Mississauga Kia’s Top 10 Summer Car Maintenance Tips

Close-up of mechanic repairing an engine

The summer is heating up, and that means it’s time for a road trip. But before you hit the highway, there are a few things you should do to make sure your vehicle is ready. The last thing you want is to be stranded on the highway, waiting for the tow truck because you forgot to do some basic auto maintenance.

Want someone else to get your car in tip-top shape for summer? Drop in to Mississauga Kia for a summer car tune-up. Our dealership serves Mississauga, Oakville, Milton, Brampton, and the Greater Toronto Area (GTA). You can book a service appointment online or phone our service department.

1. Check Your Tires
There’s more to keeping your tires in good shape than checking your tire pressure-still, that’s an important part of it. An under-inflated, over-inflated, worn, or misaligned tire can reduce your fuel economy or cause a dangerous blowout on the road. Where do you check for tire pressure? Look in your owner’s manual, or on the inside of your driver’s side door for the inflation for your vehicle. If you can’t find either of those, the sidewall of your tire may also have an inflation rating.

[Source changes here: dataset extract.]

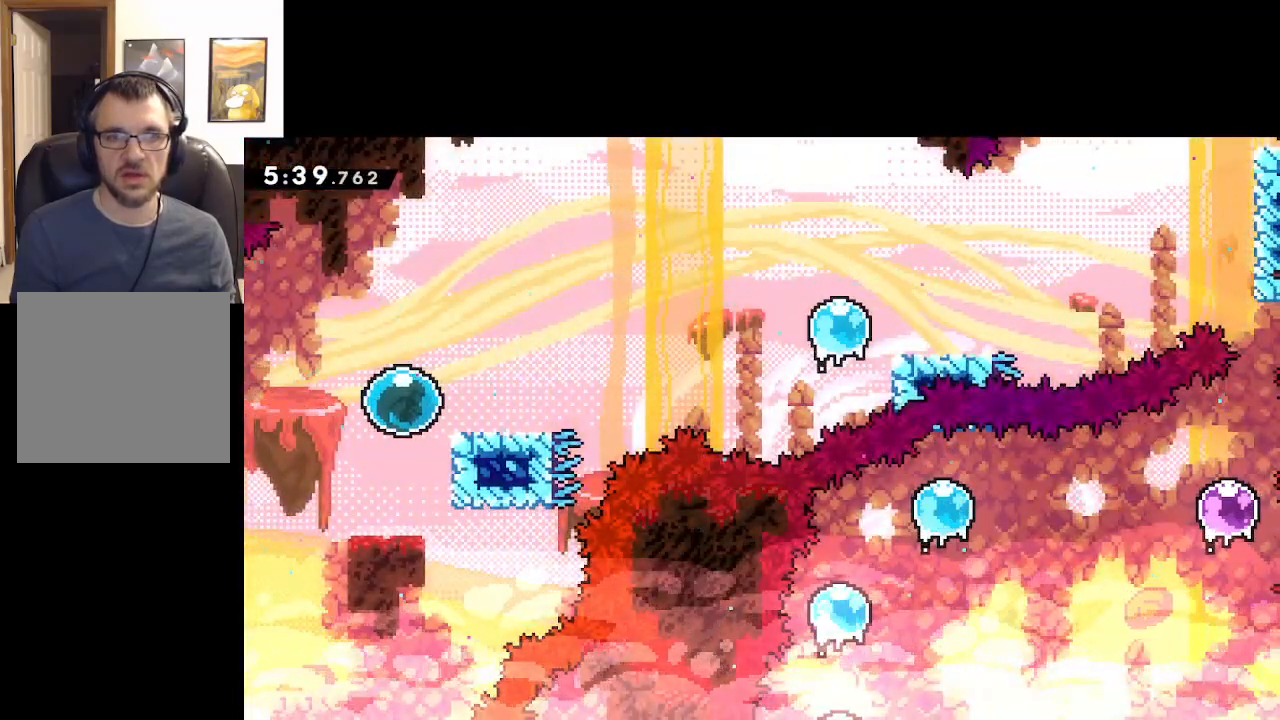
Gameplay with a controller (Xbox layout); each line is a JSON object with the inputs held at the frame after it. "events" lists button and stick changes between this image and that frame as [ms after this image, input, new state], when the widget could be followed in between. Not read: right_stick.
{"buttons": ["A"], "left_stick": "right", "events": [[250, "A", "down"]]}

Keep in mind that this is the maximum inflation for the tire, and it may not be suitable for your vehicle. If you find that your tire pressure is dropping regularly, you may have a slow leak. Depending on the cause of the leak, it may be able to be repaired. If the leak is coming from around your rim, you will likely need to replace your tire and your rim.

2. Change Oil and Filter
Oil is arguably the most important fluid in your vehicle. Without it, your engine couldn’t function. Proper lubrication is essential to keep your motor running efficiently, and to help your engine last in the long-term. As oil breaks down, it loses its lubricating qualities and is no longer as efficient at reducing friction. Most owner’s manuals suggest that you change your oil every 5,000 to 12,000 km, but this will vary greatly depending on the year and type of vehicle that you drive. If you do a lot of stop-and-go driving, you will likely need to change your car’s oil more often.

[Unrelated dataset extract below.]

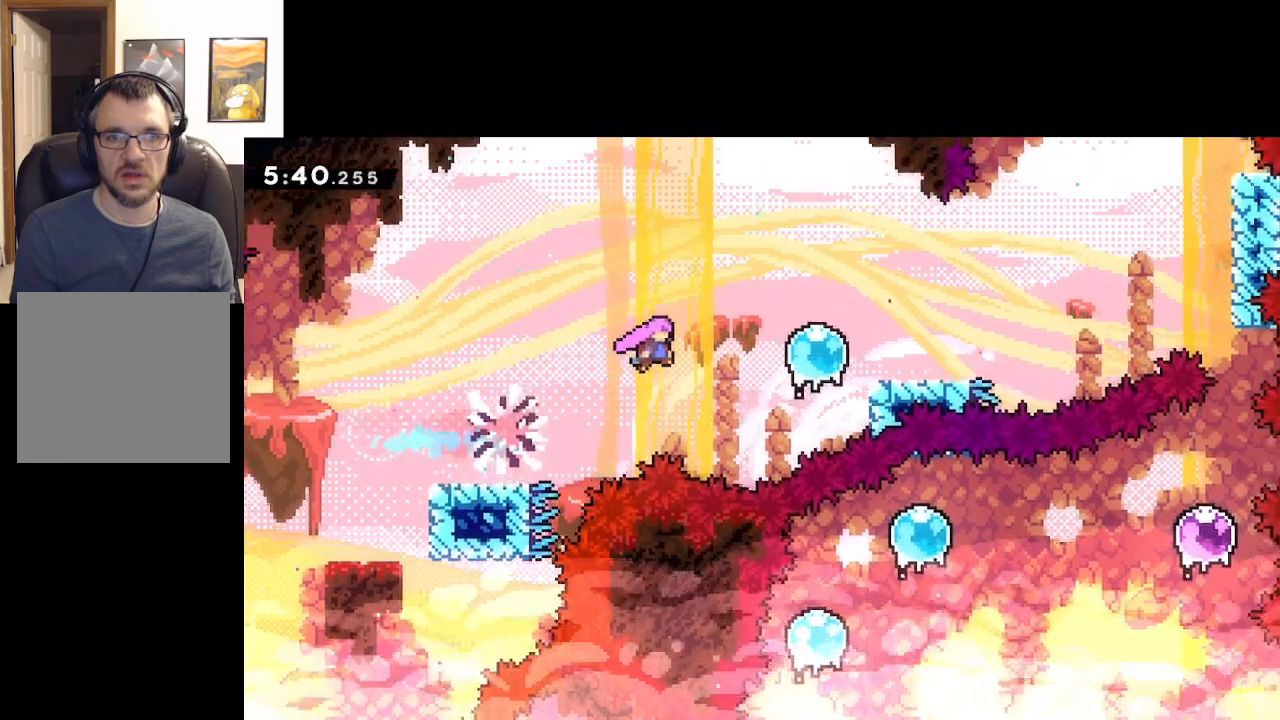
{"buttons": [], "left_stick": "up-right", "events": [[450, "left_stick", "up-right"], [483, "A", "up"]]}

You can also tell a lot by checking your oil. To check your oil, run your vehicle for a few minutes and then park it on a level service. Shut off the engine, wait for a couple of minutes for the oil to settle, and then open the hood and locate the oil dipstick (it usually has a yellow handle). Pull it out, wipe it off with a clean rag or paper towel, and re-insert it. When you remove it again, the oil level should be between the top and bottom lines, or in a central hash-marked. If it’s below the line, you can slowly add another quart. If it’s above the line, you should consult with a mechanic. Also, look at the colour of the oil: a milky, white substance could indicate a coolant leak in your engine.

3. De-Winterize Your Car
When you first bring your car out of its winter hibernation, there are a few things you should do. Unless there’s still snow on the ground, your first order of business should be removing your winter or snow tires. Before you start up your engine, check to make sure that all of your fluid levels are good (especially oil) and look under your vehicle for any leaks. That includes windshield wiper fluid and coolant. Coolant is important because it will protect against overheating during the hot summer months.

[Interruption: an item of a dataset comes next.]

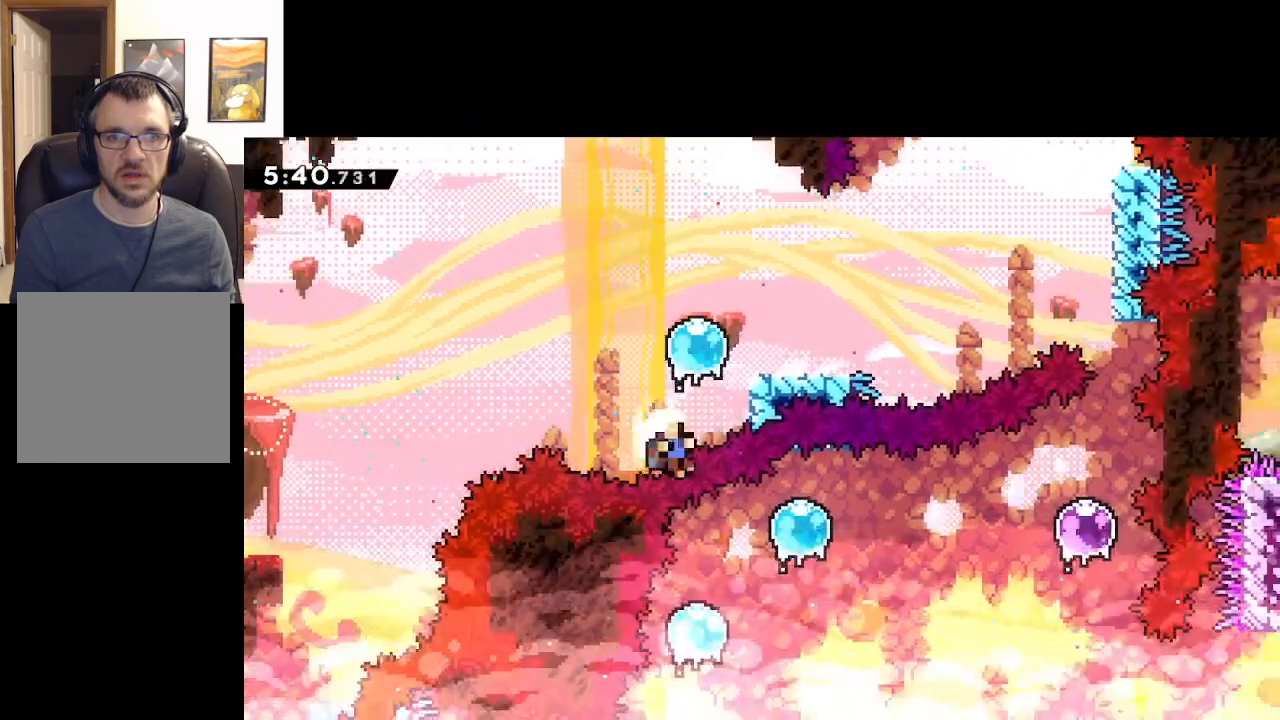
{"buttons": [], "left_stick": "center", "events": [[317, "left_stick", "center"]]}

It’s usually a good idea to change your oil as well, given that it can collect condensation if your engine has sat over winter. This is also a good time to check your battery and see if it needs to be recharged or replaced. It’s also important to work on the outside of your car. Take it to the carwash and flush out all of that salt, mud, and grime that collected over winter. Focus on washing the undercarriage as well as just the body panels. It’s also a good idea to spray off the bottom of your engine and transmission, as any caked on dirt, mud, or oily grease will make your engine run hotter, which could cause overheating in the summer.

4. Check Hoses and Belts
Your engine needs a functioning cooling system to avoid overheating in the summer. That means it’s important that you don’t have any leaks, and that your radiator fan is working properly. Check the upper and lower radiator hoses for hairline cracks or leaks. You can also feel them to ensure that they are firm, and not overly soft or malleable. (Don’t do this when the engine is hot!) If any of these hoses break, your engine could overheat in a matter of minutes, so it’s important to keep them in good shape. Also, check the fan belt for cracks or wear.

5. Change the Air Filter
Your car’s air filter is an essential barrier for dirt and debris, preventing it from entering the intake of your vehicle and causing engine damage. But your air filter can become detrimental to performance and economy if you allow it to get so dirty that it restricts airflow. Check your air filter and replace it if needed. A clogged or dirty air filter can reduce gas mileage by as much as 10%, so you’ll definitely want to get this changed before you head out on your next road trip.

6. Replace Your Windshield Wipers
Wiper blades are made of rubber so they naturally wear out after several months of wiping snow, rain, and dust from your windshield. If you notice that your wipers leave marks on your windshield, or have trouble clearing away rain or mud, then it’s time to get them changed. You can find replacement windshield wiper blades at most auto parts stores, however, your particular Kia model may require specific blades. You can change your wiper blades yourself, or come in to Mississauga Kia and get them done at your next vehicle service.

7. Check Your Brakes
We shouldn’t have to tell you that your brakes are the most important safety component in your vehicle. While brakes are important at any time of year, it’s a good idea to get them checked and repaired by a professional before you get your summer started. You can tell when your brakes need to be replaced by checking whether the brake pads or shoes have worn down past the minimum thickness specified for your vehicle. Some vehicles are equipped with electronic wear indicators to let you know when it’s time for a brake service. If you feel that your brakes are pulsating, loud, or less effective than they used to be, then you should get them inspected as soon as possible at Mississauga Kia’s state-of-the-art service and repair facility.

8. Check the Coolant and Radiator
You definitely want your cooling system to be ready for summer. Idling for long periods of time in hot weather is tough on your cooling system, but a vehicle with a healthy system will be able to handle it without overheating. Check that your coolant levels are topped up, that your radiator fins aren’t obstructed with dirt or debris, and ensure that you don’t have any coolant leaks (you would see these under your vehicle after it’s been parked for a while. Coolant has a slightly sweet odour.) If you notice a leak, you should get it checked out right away. The general rule is to flush your coolant every two years.

9. Clean Your Battery
Hot temperatures can dramatically reduce the lifespan of your car’s battery. This is due to a number of factors. For one, the heat will cause your battery fluid to evaporate more quickly. It can also speed up your battery’s chemical reaction, causing an overcharged condition that will shorten its lifespan. Your battery’s terminals can also get dirty and corroded. The best way to keep your battery running well is to keep it clean by detaching your battery terminals and wiping them off. If there is excessive corrosion or a whitish, ashy deposit around the terminal, you will need to clean it. Sometimes these deposits are acidic, so you can use a combination of baking soda and water to neutralize it as you clean. An old toothbrush is actually quite a useful tool for this. You can use a toothbrush for this. If your battery isn’t holding a charge, feel free to come in to Mississauga Kia and we inspect your battery and replace it if needed.

10. Maintain Your Air Conditioning
The best way to tell if your air conditioner has a problem is if it can’t generate or maintain air temperatures that are 10 degrees Celsius below the ambient outside air temperature. The most common cause of a malfunctioning air conditioning unit is a low level of refrigerant. This could be caused by a leak somewhere in the system. Since modern air conditioning systems are complicated creatures, it’s best to come in and have our service professionals address the problem.